Every line below should be given again without alteration.

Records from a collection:
>>>>>
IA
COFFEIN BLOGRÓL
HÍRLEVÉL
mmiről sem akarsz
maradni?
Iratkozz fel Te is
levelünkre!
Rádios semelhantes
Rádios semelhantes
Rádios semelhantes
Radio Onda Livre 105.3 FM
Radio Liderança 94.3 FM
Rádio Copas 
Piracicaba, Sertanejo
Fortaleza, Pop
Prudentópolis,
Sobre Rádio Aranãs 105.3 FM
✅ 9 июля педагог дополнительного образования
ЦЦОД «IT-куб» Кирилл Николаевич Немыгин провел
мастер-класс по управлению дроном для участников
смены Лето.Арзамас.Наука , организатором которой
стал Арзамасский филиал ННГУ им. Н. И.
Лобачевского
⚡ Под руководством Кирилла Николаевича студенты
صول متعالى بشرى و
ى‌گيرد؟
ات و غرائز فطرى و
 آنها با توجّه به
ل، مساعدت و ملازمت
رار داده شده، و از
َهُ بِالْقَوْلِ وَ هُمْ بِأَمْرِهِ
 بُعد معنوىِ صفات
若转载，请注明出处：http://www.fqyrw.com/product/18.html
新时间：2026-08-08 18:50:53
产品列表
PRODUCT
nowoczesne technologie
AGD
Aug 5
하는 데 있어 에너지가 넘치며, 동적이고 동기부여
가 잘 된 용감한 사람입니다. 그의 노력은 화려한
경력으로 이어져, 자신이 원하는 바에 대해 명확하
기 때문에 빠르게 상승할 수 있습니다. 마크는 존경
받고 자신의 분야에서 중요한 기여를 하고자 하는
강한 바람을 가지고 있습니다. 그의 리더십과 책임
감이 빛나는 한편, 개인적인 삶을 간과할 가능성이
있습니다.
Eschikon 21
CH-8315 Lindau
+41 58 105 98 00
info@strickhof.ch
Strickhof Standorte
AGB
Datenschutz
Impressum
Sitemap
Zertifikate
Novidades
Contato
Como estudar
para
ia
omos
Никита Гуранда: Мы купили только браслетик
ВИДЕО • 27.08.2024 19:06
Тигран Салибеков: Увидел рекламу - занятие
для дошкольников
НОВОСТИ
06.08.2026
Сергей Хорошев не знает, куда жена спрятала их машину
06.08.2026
<<<<<
◆ **OUTPUT FOR THIS EXERCISE**:
IA
COFFEIN BLOGRÓL
HÍRLEVÉL
mmiről sem akarsz
maradni?
Iratkozz fel Te is
levelünkre!
Rádios semelhantes
Rádios semelhantes
Rádios semelhantes
Radio Onda Livre 105.3 FM
Radio Liderança 94.3 FM
Rádio Copas 
Piracicaba, Sertanejo
Fortaleza, Pop
Prudentópolis,
Sobre Rádio Aranãs 105.3 FM
✅ 9 июля педагог дополнительного образования
ЦЦОД «IT-куб» Кирилл Николаевич Немыгин провел
мастер-класс по управлению дроном для участников
смены Лето.Арзамас.Наука , организатором которой
стал Арзамасский филиал ННГУ им. Н. И.
Лобачевского
⚡ Под руководством Кирилла Николаевича студенты
صول متعالى بشرى و
ى‌گيرد؟
ات و غرائز فطرى و
 آنها با توجّه به
ل، مساعدت و ملازمت
رار داده شده، و از
َهُ بِالْقَوْلِ وَ هُمْ بِأَمْرِهِ
 بُعد معنوىِ صفات
若转载，请注明出处：http://www.fqyrw.com/product/18.html
新时间：2026-08-08 18:50:53
产品列表
PRODUCT
nowoczesne technologie
AGD
Aug 5
하는 데 있어 에너지가 넘치며, 동적이고 동기부여
가 잘 된 용감한 사람입니다. 그의 노력은 화려한
경력으로 이어져, 자신이 원하는 바에 대해 명확하
기 때문에 빠르게 상승할 수 있습니다. 마크는 존경
받고 자신의 분야에서 중요한 기여를 하고자 하는
강한 바람을 가지고 있습니다. 그의 리더십과 책임
감이 빛나는 한편, 개인적인 삶을 간과할 가능성이
있습니다.
Eschikon 21
CH-8315 Lindau
+41 58 105 98 00
info@strickhof.ch
Strickhof Standorte
AGB
Datenschutz
Impressum
Sitemap
Zertifikate
Novidades
Contato
Como estudar
para
ia
omos
Никита Гуранда: Мы купили только браслетик
ВИДЕО • 27.08.2024 19:06
Тигран Салибеков: Увидел рекламу - занятие
для дошкольников
НОВОСТИ
06.08.2026
Сергей Хорошев не знает, куда жена спрятала их машину
06.08.2026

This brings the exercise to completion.